What needs to be done:
Wherever the string "automatically" occurs in a line of these records, report that line.
BEGIN Material for this task
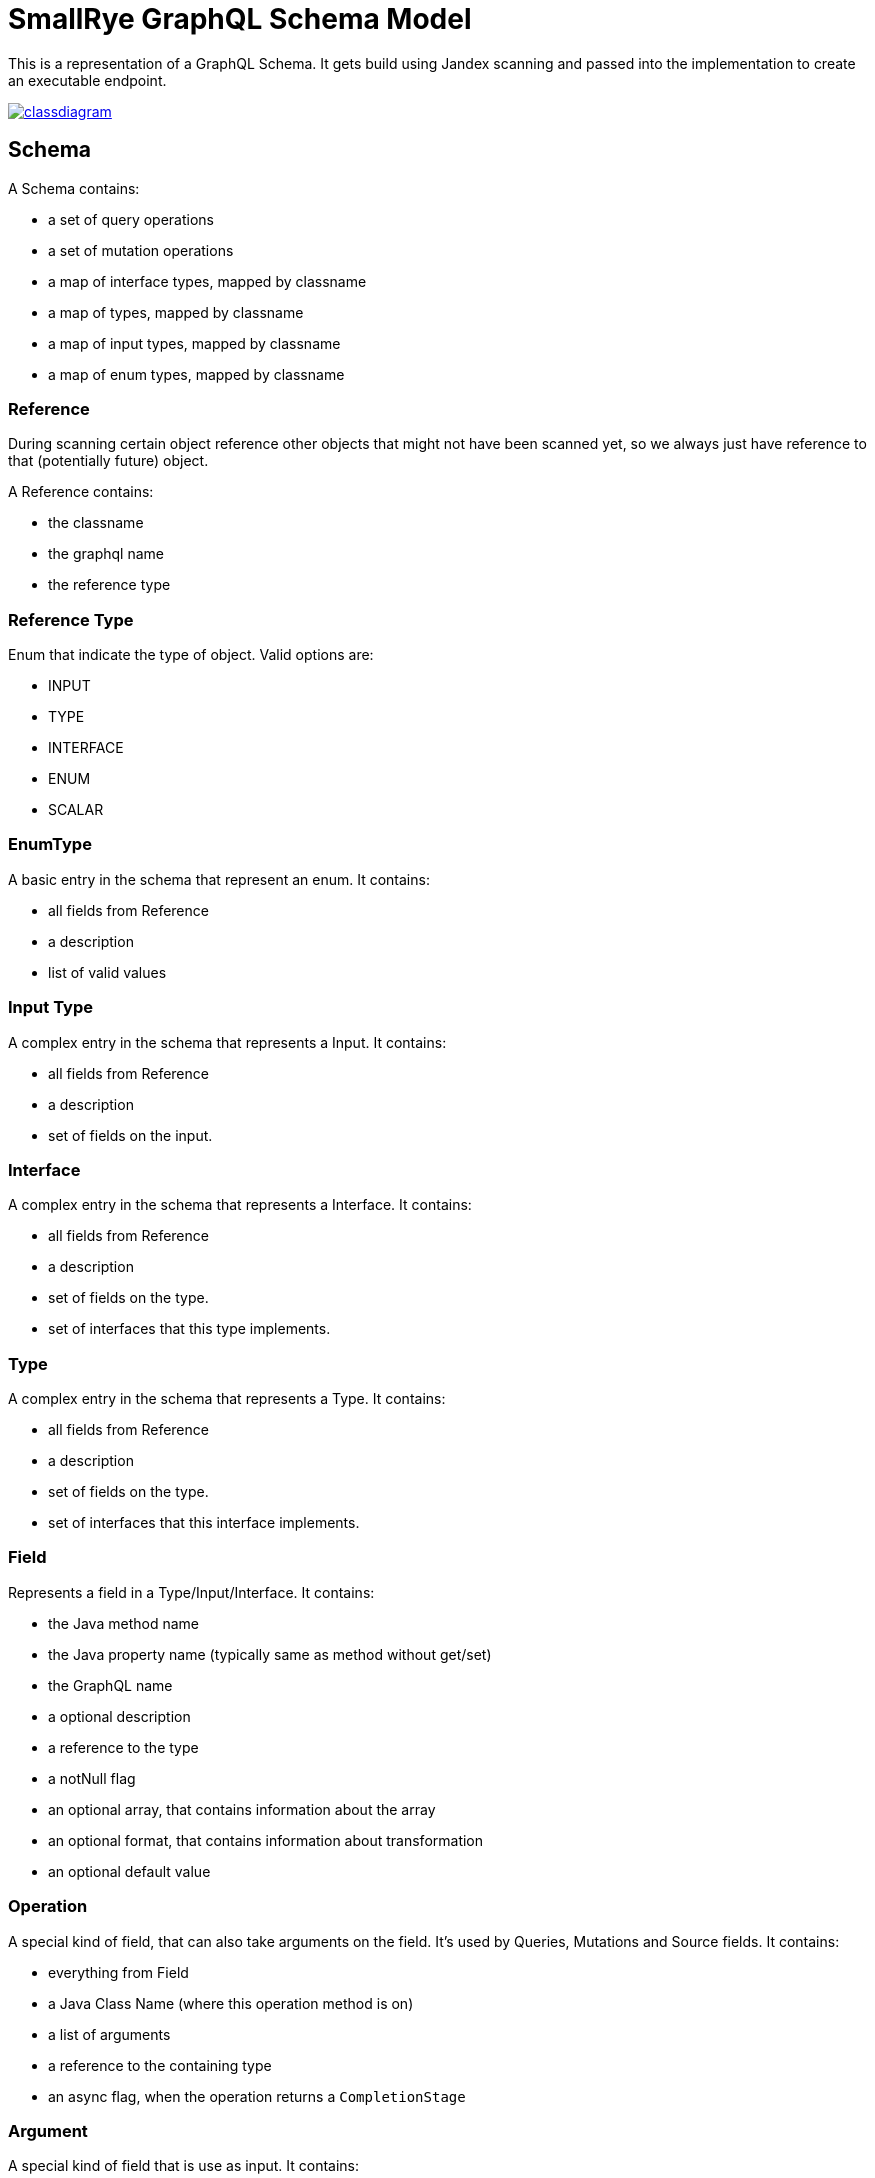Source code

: = SmallRye GraphQL Schema Model

This is a representation of a GraphQL Schema. It gets build using Jandex scanning and passed into the implementation to create an executable endpoint.

image:/common/schema-model/classdiagram.png[link="common/schema-model/classdiagram.png"]

== Schema

A Schema contains:

- a set of query operations
- a set of mutation operations
- a map of interface types, mapped by classname
- a map of types, mapped by classname
- a map of input types, mapped by classname
- a map of enum types, mapped by classname

=== Reference

During scanning certain object reference other objects that might not have been scanned yet, 
so we always just have reference to that (potentially future) object.

A Reference contains:

- the classname
- the graphql name
- the reference type

=== Reference Type

Enum that indicate the type of object. Valid options are:

- INPUT
- TYPE
- INTERFACE
- ENUM
- SCALAR

=== EnumType

A basic entry in the schema that represent an enum. It contains:

- all fields from Reference
- a description
- list of valid values

=== Input Type

A complex entry in the schema that represents a Input. It contains:

- all fields from Reference
- a description
- set of fields on the input.

=== Interface

A complex entry in the schema that represents a Interface. It contains:

- all fields from Reference
- a description
- set of fields on the type.
- set of interfaces that this type implements.

=== Type

A complex entry in the schema that represents a Type. It contains:

- all fields from Reference
- a description
- set of fields on the type.
- set of interfaces that this interface implements.

=== Field

Represents a field in a Type/Input/Interface. It contains:

- the Java method name
- the Java property name (typically same as method without get/set)
- the GraphQL name
- a optional description
- a reference to the type
- a notNull flag
- an optional array, that contains information about the array
- an optional format, that contains information about transformation
- an optional default value

=== Operation
A special kind of field, that can also take arguments on the field. 
It's used by Queries, Mutations and Source fields. It contains:

- everything from Field
- a Java Class Name (where this operation method is on)
- a list of arguments
- a reference to the containing type
- an async flag, when the operation returns a `CompletionStage`

=== Argument

A special kind of field that is use as input. It contains:

- everything from Field
- the java method parameter name
- an indication if this argument is a Source argument
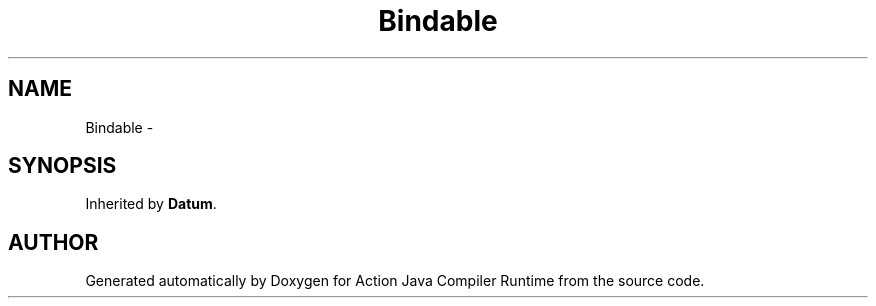 .TH "Bindable" 3 "13 Sep 2002" "Action Java Compiler Runtime" \" -*- nroff -*-
.ad l
.nh
.SH NAME
Bindable \- 
.SH SYNOPSIS
.br
.PP
Inherited by \fBDatum\fP.
.PP


.SH "AUTHOR"
.PP 
Generated automatically by Doxygen for Action Java Compiler Runtime from the source code.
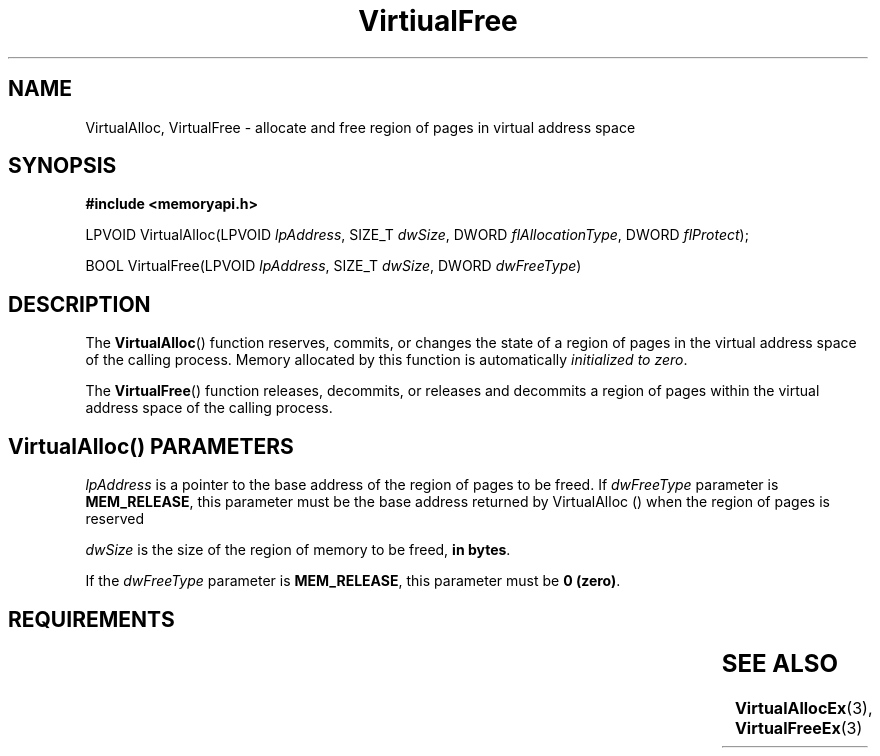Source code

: .TH VirtiualFree 3 2022-Sep-22 "WIN32" "Microsoft Windows Win32 API Documentation"
.\" ================================================================
.SH NAME
.\" ================================================================

VirtualAlloc, VirtualFree \- allocate and free region of pages in virtual address space

.\" ================================================================
.SH SYNOPSIS
.\" ================================================================

.nf
.B #include <memoryapi.h>
.PP
LPVOID VirtualAlloc(LPVOID \fIlpAddress\fR, SIZE_T \fIdwSize\fR, DWORD \fIflAllocationType\fR, DWORD \fIflProtect\fR);
.PP
BOOL   VirtualFree(LPVOID \fIlpAddress\fR, SIZE_T \fIdwSize\fR, DWORD \fIdwFreeType\fR)
.PP
.nf

.\" ================================================================
.SH DESCRIPTION
.\" ================================================================

The 
.BR VirtualAlloc () 
function reserves, commits, or changes the state of a region of pages in the virtual address space of the calling process.
Memory allocated by this function is automatically \fIinitialized to zero\fR.

The
.BR VirtualFree ()
function releases, decommits, or releases and decommits a region of pages within the virtual address space of the calling process.

.SH VirtualAlloc() PARAMETERS

\fIlpAddress\fR is a pointer to the base address of the region of pages to be freed.
If \fIdwFreeType\fR parameter is \fBMEM_RELEASE\fR, this parameter must be the base address returned by VirtualAlloc () when the region
of pages is reserved

.PP
.PP
\fIdwSize\fR is the size of the region of memory to be freed, \fBin bytes\fR.
.PP
If the \fIdwFreeType\fR parameter is \fBMEM_RELEASE\fR, this parameter must be \fB0 (zero)\fR.

.\" ================================================================
.SH REQUIREMENTS
.\" ================================================================
.TS
allbox;
l l l.
Header	Library	DLL
memoryapi.h (include Windows.h, Memoryapi.h)	onecore.lib	Kernel32.dll
.TE

.\" ================================================================
.SH SEE ALSO
.\" ================================================================
.nh
.BR VirtualAllocEx (3),
.BR VirtualFreeEx (3)

.fi
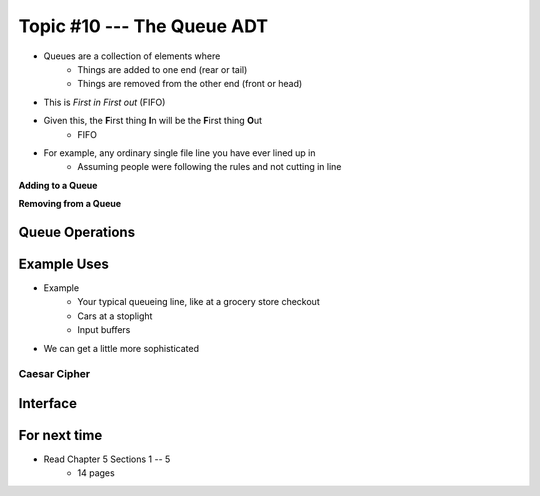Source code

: ***************************
Topic #10 --- The Queue ADT
***************************

* Queues are a collection of elements where
    * Things are added to one end (rear or tail)
    * Things are removed from the other end (front or head)

* This is *First in First out* (FIFO)

* Given this, the **F**\ irst thing **I**\ n will be the **F**\ irst thing **O**\ ut
    * FIFO

* For example, any ordinary single file line you have ever lined up in
    * Assuming people were following the rules and not cutting in line

.. image:: img/queue.png
   :width: 500 px
   :align: center

**Adding to a Queue**

.. image:: img/queue_add.png
   :width: 500 px
   :align: center

**Removing from a Queue**

.. image:: img/queue_remove.png
   :width: 500 px
   :align: center


Queue Operations
================


Example Uses
============

* Example
    * Your typical queueing line, like at a grocery store checkout
    * Cars at a stoplight
    * Input buffers

* We can get a little more sophisticated

Caesar Cipher
-------------


Interface
=========

For next time
=============

* Read Chapter 5 Sections 1 -- 5
    * 14 pages
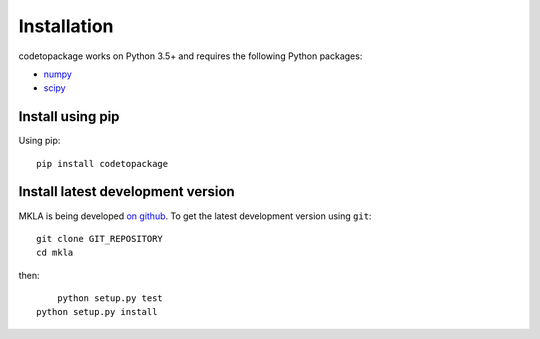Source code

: ************
Installation
************

codetopackage works on Python 3.5+ and requires the
following Python packages:

- `numpy <http://www.numpy.org/>`_
- `scipy <http://www.scipy.org/>`_


Install using pip
=================

Using pip::

    pip install codetopackage



Install latest development version
==================================

MKLA is being developed `on github
<https://github.com/codetopackage>`_. To get the latest development
version using ``git``::

    git clone GIT_REPOSITORY
    cd mkla

then::
	
	python setup.py test
    python setup.py install
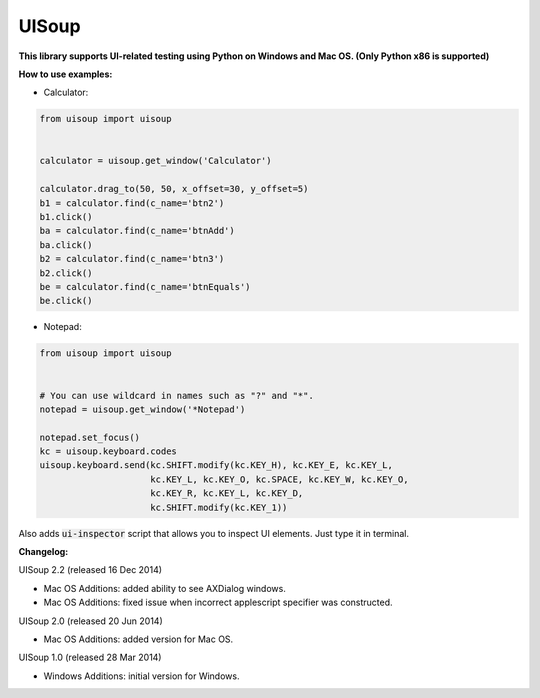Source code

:UISoup
======

.. image:: https://pypip.in/v/UISoup/badge.png
        :alt: Release Status
        :target: https://pypi.python.org/pypi/UISoup
.. image:: https://pypip.in/d/UISoup/badge.png
        :alt: Downloads
        :target: https://pypi.python.org/pypi/UISoup

**This library supports UI-related testing using Python on Windows and Mac OS. (Only Python x86 is supported)**


**How to use examples:**

* Calculator:

.. code:: python

 from uisoup import uisoup


 calculator = uisoup.get_window('Calculator')

 calculator.drag_to(50, 50, x_offset=30, y_offset=5)
 b1 = calculator.find(c_name='btn2')
 b1.click()
 ba = calculator.find(c_name='btnAdd')
 ba.click()
 b2 = calculator.find(c_name='btn3')
 b2.click()
 be = calculator.find(c_name='btnEquals')
 be.click()

* Notepad:

.. code:: python

 from uisoup import uisoup


 # You can use wildcard in names such as "?" and "*".
 notepad = uisoup.get_window('*Notepad')

 notepad.set_focus()
 kc = uisoup.keyboard.codes
 uisoup.keyboard.send(kc.SHIFT.modify(kc.KEY_H), kc.KEY_E, kc.KEY_L,
                      kc.KEY_L, kc.KEY_O, kc.SPACE, kc.KEY_W, kc.KEY_O,
                      kc.KEY_R, kc.KEY_L, kc.KEY_D,
                      kc.SHIFT.modify(kc.KEY_1))


Also adds :code:`ui-inspector` script that allows you to inspect UI elements. Just type it in terminal.

**Changelog:**

UISoup 2.2 (released 16 Dec 2014)

* Mac OS Additions: added ability to see AXDialog windows.
* Mac OS Additions: fixed issue when incorrect applescript specifier was constructed.

UISoup 2.0 (released 20 Jun 2014)

* Mac OS Additions: added version for Mac OS.

UISoup 1.0 (released 28 Mar 2014)

* Windows Additions: initial version for Windows.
END Material for this task
Response box:
Generated automatically by Doxygen for Action Java Compiler Runtime from the source code.
Memory allocated by this function is automatically \fIinitialized to zero\fR.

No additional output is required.